SLAC National Accelerator Laboratory researchers revealed the living biology of dinosaur feathers in a recent paper published in Nature Ecology & Evolution on Sept. 21.

“We found that ancient dinosaur feathers like those in 125-million-year-old dinosaur Sinornithosaurus are much more similar in chemistry to the feathers of modern birds than we previously thought,” said Tiffany Slater, a postdoctoral researcher at University College Cork in Ireland and lead author on the paper. 

A synchrotron, which is a particle accelerator that produces very high intensity X-rays to form a beam, analyzed the sample and produced a distribution of compounds present.

The synchrotron also informs researchers about the structure and function of the molecules. Used in tandem, these pieces of information reveal not only what molecules exist in a sample but what their function was at the time of burial.

Until recently, paleontology relied purely on fossilized bones to tell the story of how dinosaurs lived and what they looked like. Slater is working to change that. 

“When you think about a paleontologist, you think about somebody going out into the field and digging up dinosaurs,” Slater said. “But a lot of my work is done in the lab.”

Slater places feathers from modern birds like chickens in an oven. Then she simulates fossilization “by heating the feathers up to temperatures that they would have experienced during burial.”

As a result, Slater developed an improved understanding of how proteins degrade over time. Researchers said this allows them to draw more accurate conclusions about the molecular makeup of dinosaurs.

SLAC engineer Nicholas Edwards said “unless you consider the potential degradation of the fossil you’re looking at you might make the wrong interpretation.” The work of Edwards and Slater shows that proteins may degrade into other proteins over time.

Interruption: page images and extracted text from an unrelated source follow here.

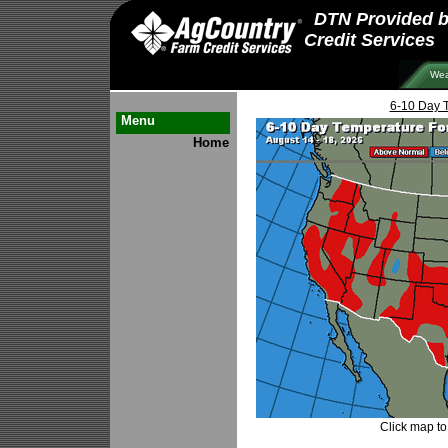
DTN Provided 
Credit Services
Wea
6-10 Day 
Menu
Home
Click map to 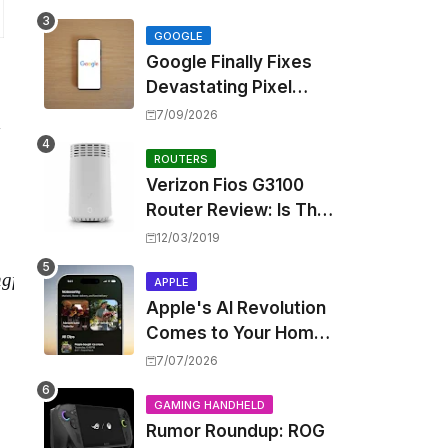
Touting Spatial Audio
but Skipping ANC
GOOGLE
Google Finally Fixes
Devastating Pixel
Boot Loop Bug with
7/09/2026
,
Android 17 July
Update
ROUTERS
Verizon Fios G3100
Router Review: Is This
Wi-Fi 6 Giant Worth
12/03/2019
the Hype?
n
g
f
or
∗
APPLE
Apple's AI Revolution
Comes to Your Home:
iOS 27 Brings Smart
7/07/2026
Security Camera
Features, But at a
GAMING HANDHELD
Rumor Roundup: ROG
Price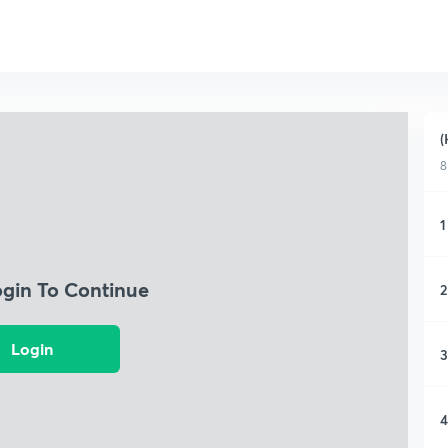
(
8
1
ogin To Continue
2
Login
3
4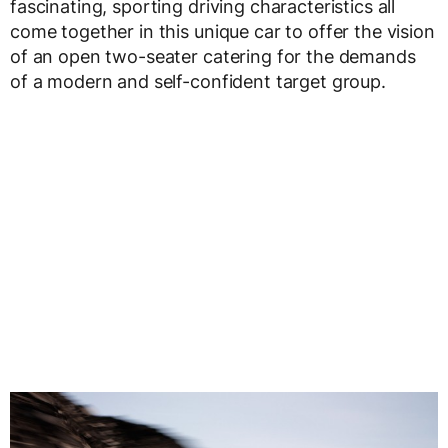
fascinating, sporting driving characteristics all
come together in this unique car to offer the vision
of an open two-seater catering for the demands
of a modern and self-confident target group.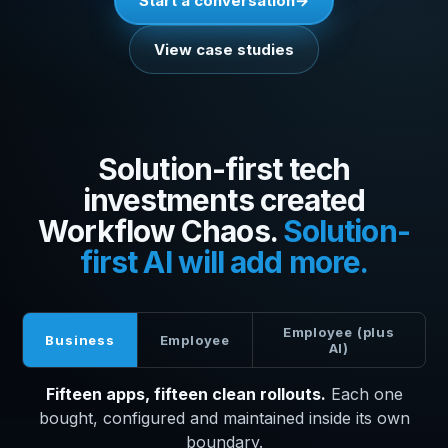
Start a conversation
View case studies
Solution-first tech
investments created
Workflow Chaos.
Solution-
first AI will add more.
Employee (plus
Business
Employee
AI)
Fifteen apps, fifteen clean rollouts.
Each one
bought, configured and maintained inside its own
boundary.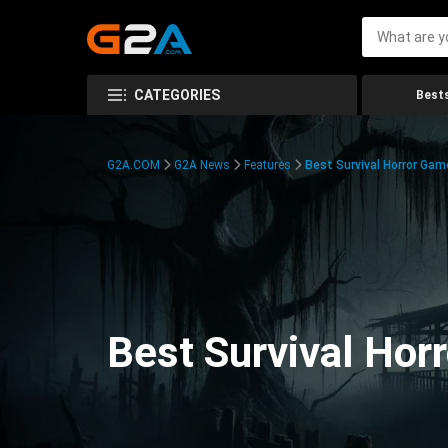
CATEGORIES
Bests
G2A.COM
G2A News
Features
Best Survival Horror Gam
Best Survival Hor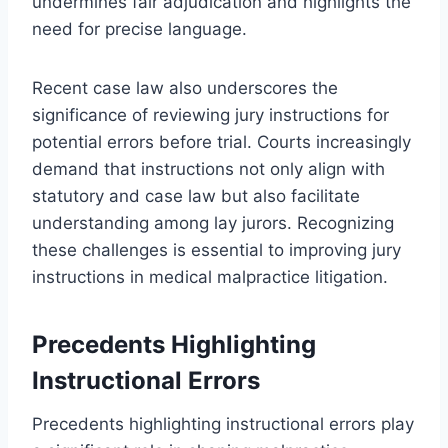
undermines fair adjudication and highlights the
need for precise language.
Recent case law also underscores the
significance of reviewing jury instructions for
potential errors before trial. Courts increasingly
demand that instructions not only align with
statutory and case law but also facilitate
understanding among lay jurors. Recognizing
these challenges is essential to improving jury
instructions in medical malpractice litigation.
Precedents Highlighting
Instructional Errors
Precedents highlighting instructional errors play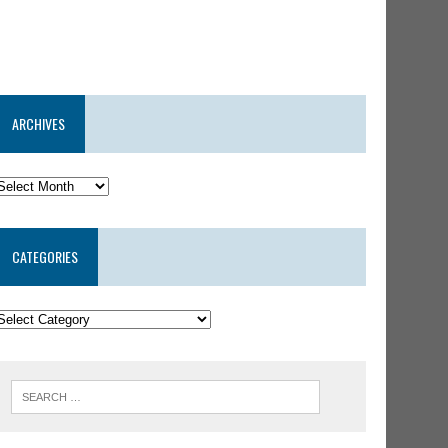
ARCHIVES
CATEGORIES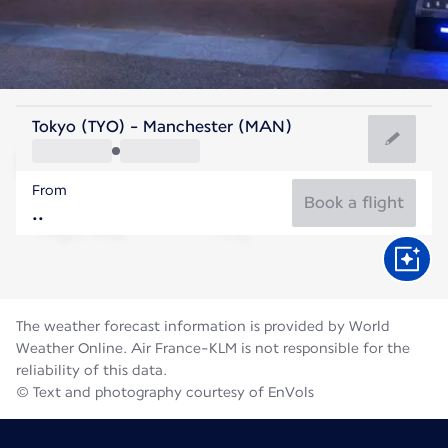
United Kingdom
Tokyo (TYO) - Manchester (MAN)
Manchester
From
16°C
United Kingdom
Book a flight
Flight time
Aug
The weather forecast information is provided by World
Weather Online. Air France-KLM is not responsible for the
reliability of this data.
© Text and photography courtesy of EnVols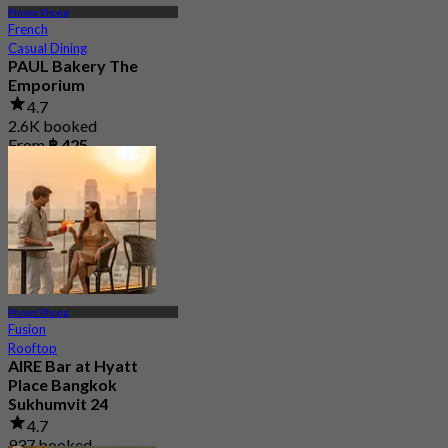
Phrom Phong
French
Casual Dining
PAUL Bakery The
Emporium
4.7
2.6K booked
From
฿ 425
Phrom Phong
Fusion
Rooftop
AIRE Bar at Hyatt
Place Bangkok
Sukhumvit 24
4.7
937 booked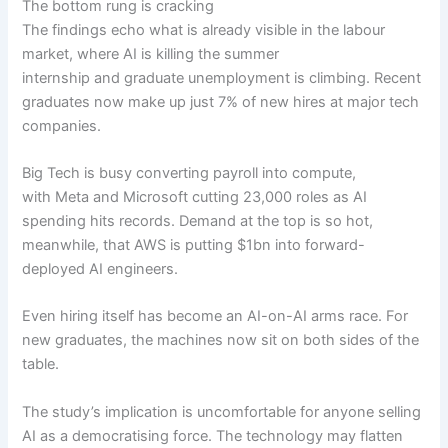
The bottom rung is cracking
The findings echo what is already visible in the labour
market, where AI is killing the summer
internship and graduate unemployment is climbing. Recent
graduates now make up just 7% of new hires at major tech
companies.
Big Tech is busy converting payroll into compute,
with Meta and Microsoft cutting 23,000 roles as AI
spending hits records. Demand at the top is so hot,
meanwhile, that AWS is putting $1bn into forward-
deployed AI engineers.
Even hiring itself has become an AI-on-AI arms race. For
new graduates, the machines now sit on both sides of the
table.
The study’s implication is uncomfortable for anyone selling
AI as a democratising force. The technology may flatten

Mary Schweitzer, a professor emeritus at North Carolina State University who was not involved in the study, said there is near consensus among scientists that birds originated from dinosaurs. 

Slater agreed: “[Our] research is kind of strengthening that evidence ever so slightly.”

Schweitzer said the study more than supports scientific consensus: “If you’re going to want to make predictions about the future, you need to understand the past, because that’s the only place where there’s data.”

While this paper is complete, it opens up a new line of questioning for the research team.

“Can the chemistry of the fossil reflect the chemistry of that organism when it was alive? And if so, what can that tell us about its living biology?” Edwards said.

Beyond strengthening our understanding of the origin of birds, Slater said this work is important because of how it can engage people in science. 

“Paleontology is so spectacular because it’s kind of a gateway science,” Slater said. “It really fascinates and captivates young kids — and even adults.”

This article has been corrected to reflect the correct age of the Sinornithosaurus fossils. The Daily regrets this error.